|One Step Beyond|
By Cynthia Good
The Venerable Dhammananda Bhikkhun, among those recommended by the Association 1,000 women for the 2005 Nobel Peace Prize, serves as Thailand’s first female monk in the Theravada Buddhist tradition.
Dhammananda Bhikkhuni remembers the moment she decided to become a monk and give up what she calls her “life of high hells and painted nails.” Her head shaved and her body clad in traditional saffron robes, she explains how she walked away from a 27-year career as professor of Buddhism and Eastern philosophy at Bangkok’s Thammasat University.
“It happened abruptly,” says the Bhikkhuni, who sits across from me in a simple room at her monastery in the Nakhonpathom province 33 miles west of Bangkok. “It happened when I was putting on makeup one morning. I looked in the mirror and said, “Why am I doing this?” I got tired of it. I felt – this is meaningless.” Because women can’t be legally ordained in Thailand, Dr Chatsumarn Kabilsingh went to Sri Lanka in February 2001 and took lower ordination. Two years later she returned to become the bhikkhuni, a fully ordained female monk, the first in Thailand in the Theravada Buddhist tradition.
“It’s a sham,” she says, that women can’t become fully ordained in Thailand. “But the time has arrived.” I ask her how she got to the top of a man’s profession (though she had to leave the country to do it) and she laughs, almost like a young girl, resting her forehead on her arm. “They never allow me to,” she says. After her ordination she received hate mail and allegations that she did it for the publicity and donations, “to horde wealth,” she says. “I knew what I am doing would raise protesting voices. But I did not know it would get nasty.” She says it was a personal test. “The real obstacle is within—how you maintain peace within yourself during such a turbulent time.” “The Bhikkhuni believes it was the Buddha himself who gave women permission to hold such nontraditional roles. “I always say the Buddha was the first feminist. He was the first one in the world religions to recognize men and women are equal spiritually. No one has the right to stop what was given to us. That is my strength.”
While she is one of the eight female monks in Thailand, four of whom reside here at her Songdhammakalyani Temple, only the Bhikkhuni is fully ordained. She strives for change so that other religious women in Thailand can one day have positions equal to those of men and those of women in other countries.
But progress is slow. “I’m very hot-tempered. I struggle with patience,” the Bhikkhuni admits. She explains how, when gas is used to ripen the mangos faster, they they never taste as sweet. “Everything today is push-button. But if you are doing good work you have to wait.”
She hopes to see another 10 women ordained in the next 10 years, but according to the Buddhist rules here, she won’t be able to actually ordain anyone herself for more than a decade. “We look to build a community of ordained female monks,” she says. “Only then, in a community, can you make things happen.”
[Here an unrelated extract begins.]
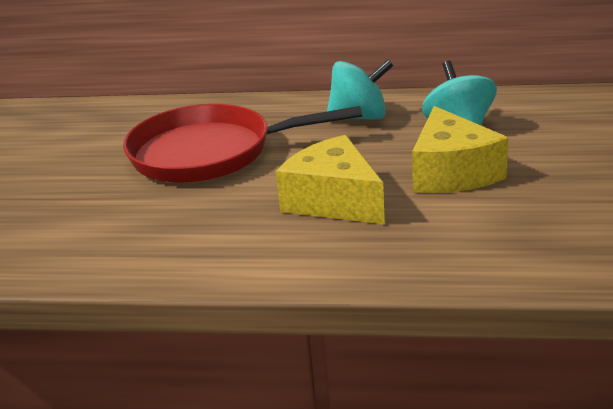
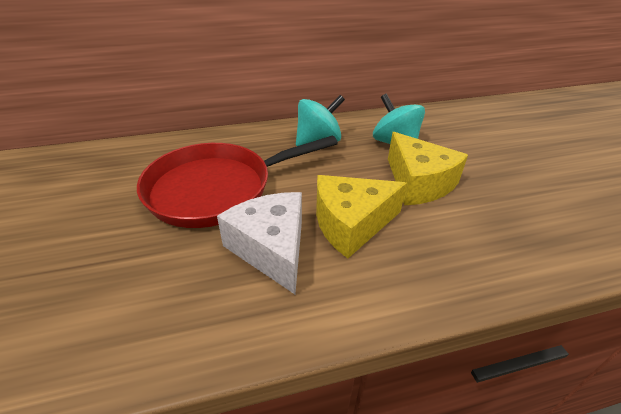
camera: 25 degrees left, 10 degrees up
yellow cheese [276,135,385,224] -> yellow cheese turned 45 degrees counterclockwise [316,175,407,258]
none -> white cheese [217,192,302,294]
On this particular day the Bhikkhuni is visited by Thai volunteers she met in Tibet. They have brought discarded brass silver-ware that the volunteers and female monks will polish and sell to raise fund for the temple. Twice each week, they go out for alms in the street. “We eat what people give us,” she explains. There are only allowed two meals a day, both before noon. When you are a monk, “you do not have anything that belongs to you,” the Bhikkhuni says, “Even food.”
What does belong to her, to everyone, she adds, is happiness. “You can find it right here in your mind,” she tells me. May wait too long to experience it. “They go searching outside. Before they realize happiness is inside, they are in the 60s. Some don’t realize it at all.” She tells me about a European lady, deformed from birth, with sad eyes and gnarled fingers, who meditated with her for 30 minutes. Afterward, “she radiated beauty. Forever I remember her smile,” the Bhikkhuni says. “When you accept yourself (with all your faults) and realize it’s you…..the tension eases up and you appreciate what you have.”
Ultimate happiness, though, comes from helping others, or as the Bhikkhuni says, “from going one step beyond.” During tsunami relief efforts a man who had volunteered to carry the bodies asked for her blessing. He told her is mother had died more than a year earlier, yet he remained overcome with grief. He said her was carrying the bodies for his mother. “He made me cry,” the Bhikkhuni says. “The compassion came out so I did not give up on humanity.”